The Anatomy of Grief by Dorothy P. Holinger

The Anatomy of Grief by Dorothy P. Holinger

Author:Dorothy P. Holinger
Language: eng
Format: epub
Publisher: Yale University Press
Published: 2020-11-15T00:00:00+00:00


“On the Ides of March” denarius, depicting Marcus Junius Brutus on one side, and, on the other, a pair of daggers and liberty cap representing the assassination of Julius Caesar. Classical Numismatic Group, Inc., http://www.cngcoins.com.

On that fateful Ides of March day, Caesar is stabbed by his senators and bleeds to death on the steps of the Senate. How was my mother able to connect the date of her birth, and the date and method of Caesar’s death, to the way she herself would die? Like Caesar, she bled to death. She endured a procedure meant to restore circulation in her leg, but it went very wrong. Caesar died at the hands of his assassins, but my mother died undergoing a medical procedure intended to help: although sedated, she somehow managed to pull a stent out of her arm not once, but twice.

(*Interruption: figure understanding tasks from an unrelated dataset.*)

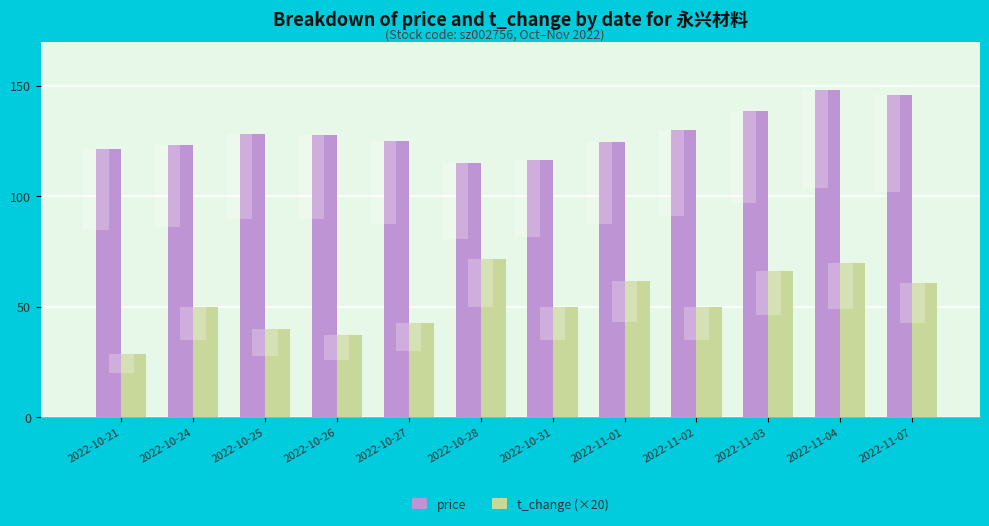

Reading right to left, transcribe all the data shown in this chart.

price: 145.7	148.1	138.5	129.9	124.7	116.5	115.2	124.9	128.0	128.0	123.2	121.3
t_change (×20): 60.6	70.0	66.2	49.8	61.6	50.0	71.4	42.6	37.0	39.8	49.8	28.4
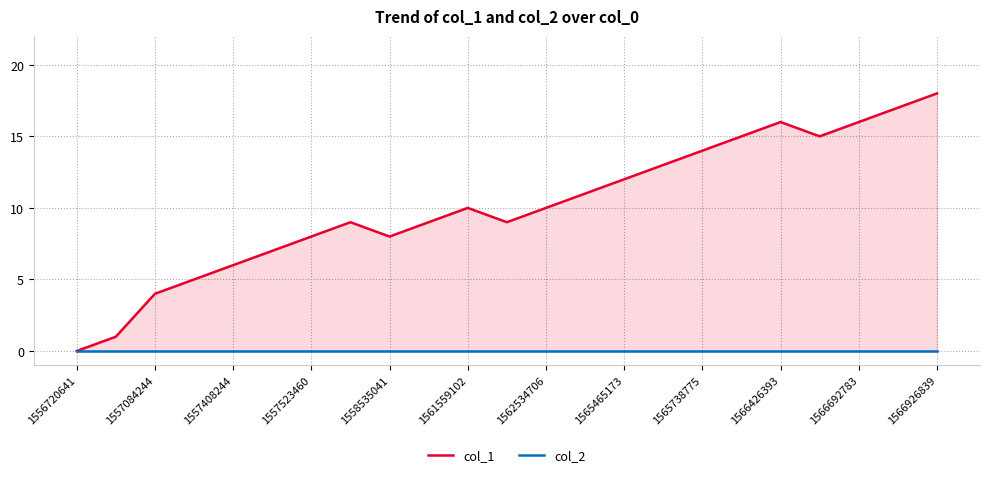

List the series in order of their overall mean, highest first.

col_1, col_2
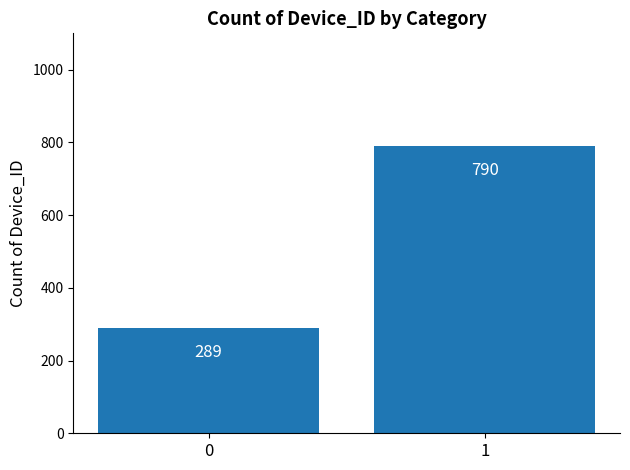

Reading left to right, list all the values displayed in this chart.

289	790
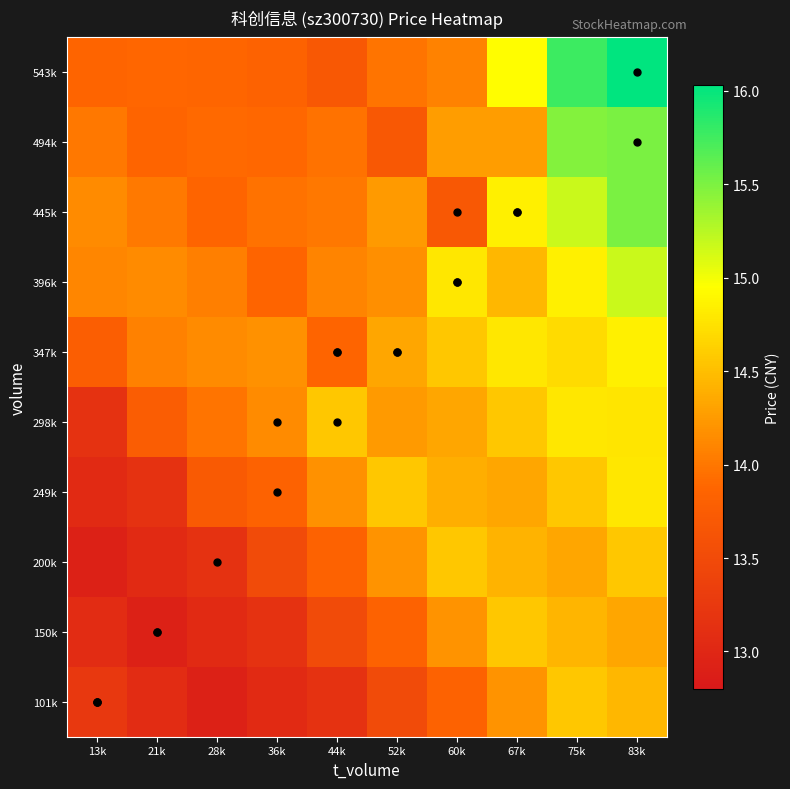

At which category does the chart reach its peak across all series?

83k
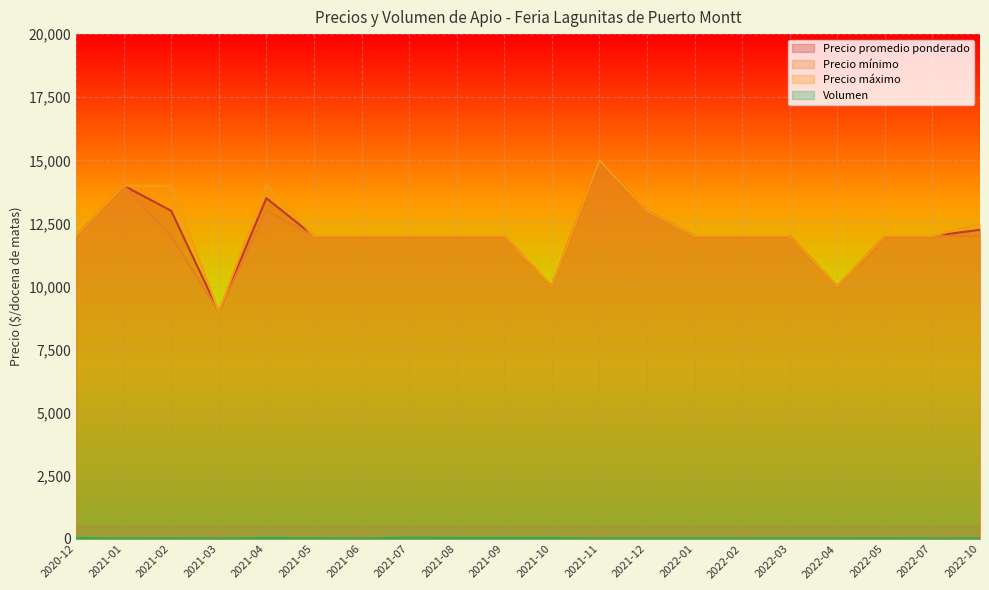

What is the minimum value shown in the chart?

15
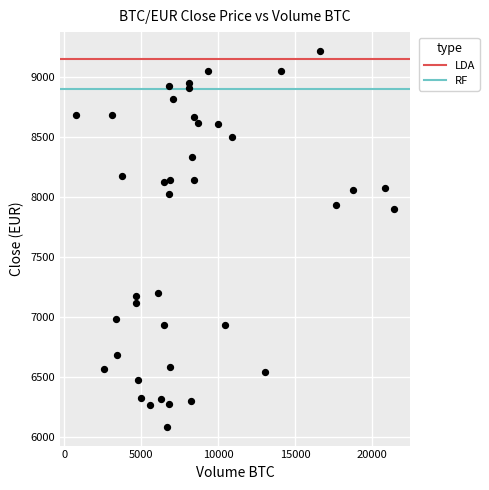

What Y value in the scatter plot is closest to 7654?

7902.3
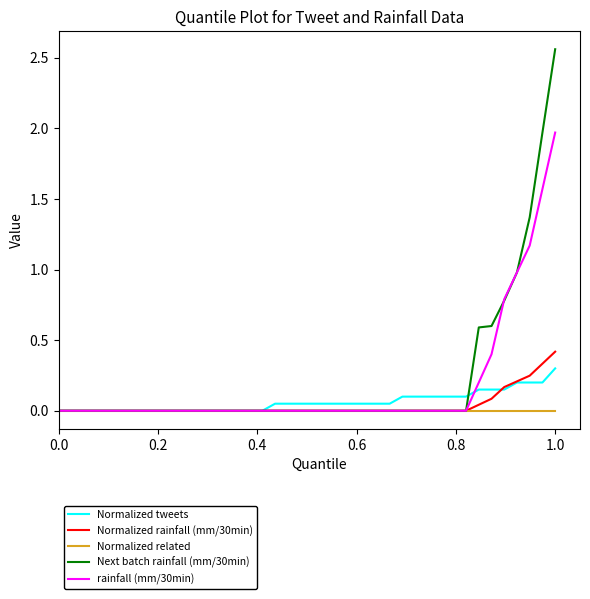

Which series has the largest total across all categories?

Next batch rainfall (mm/30min)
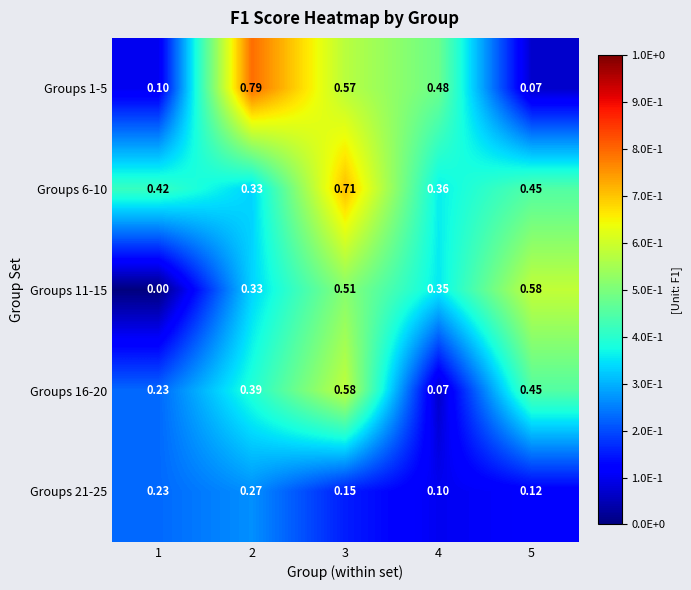

Rank the series at 3 from lowest to highest value.

Groups 21-25, Groups 11-15, Groups 1-5, Groups 16-20, Groups 6-10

My husband and I visited my mother the night before her procedure. We also talked with her cardiologist, who was confident and optimistic. A telephone call to me the next afternoon was the first hint of trouble. My mother had pulled the stent tubing out of her arm and could lose her hand if the problem was not corrected. “Give the team an hour,” the cardiac fellow suggested. We didn’t wait, but headed to the hospital. Calling before we left, the news was that things were “back on track.”

At the hospital, the doors to the special procedures room were open. Even though we were told not to go in, I caught a glimpse of my mother on the table. The attending physician said all was proceeding on course, and they would call us in several hours after the procedure was over.

We drove to a cousin’s who lived very close by. As we walked in, she told us the hospital had called to say that the situation had turned critical.

We drove back and went immediately to special procedures. No one stopped me this time. The double doors opened, and I walked in to see blood on the team’s shoes and on their scrubs. Although my mother’s arms had been strapped to boards, she had managed to pull out the stent again. The chalky color of her face was in stark contrast to the blood on her arms and the wooden supports to which her arms were fastened. Walking closer, I heard her nearly inaudible moans.

I bent down to her and said, “I’m here.”

Her response, my dying mother’s last words, was “Let them let me die.”

And I did. I told the team to stop. They wrapped her and wheeled her out of special procedures. My husband and I were told to wait until they had her settled back in her hospital room.

In a waiting area, I paced back and forth—innumerable times, it seemed. To my husband, who was sitting down, I said, “She’s dying.”

When we went into her room, it was then that time stopped for me. There was no time. As it had been so long ago with my mother and me, she and I were in a space where time, and even words, did not exist.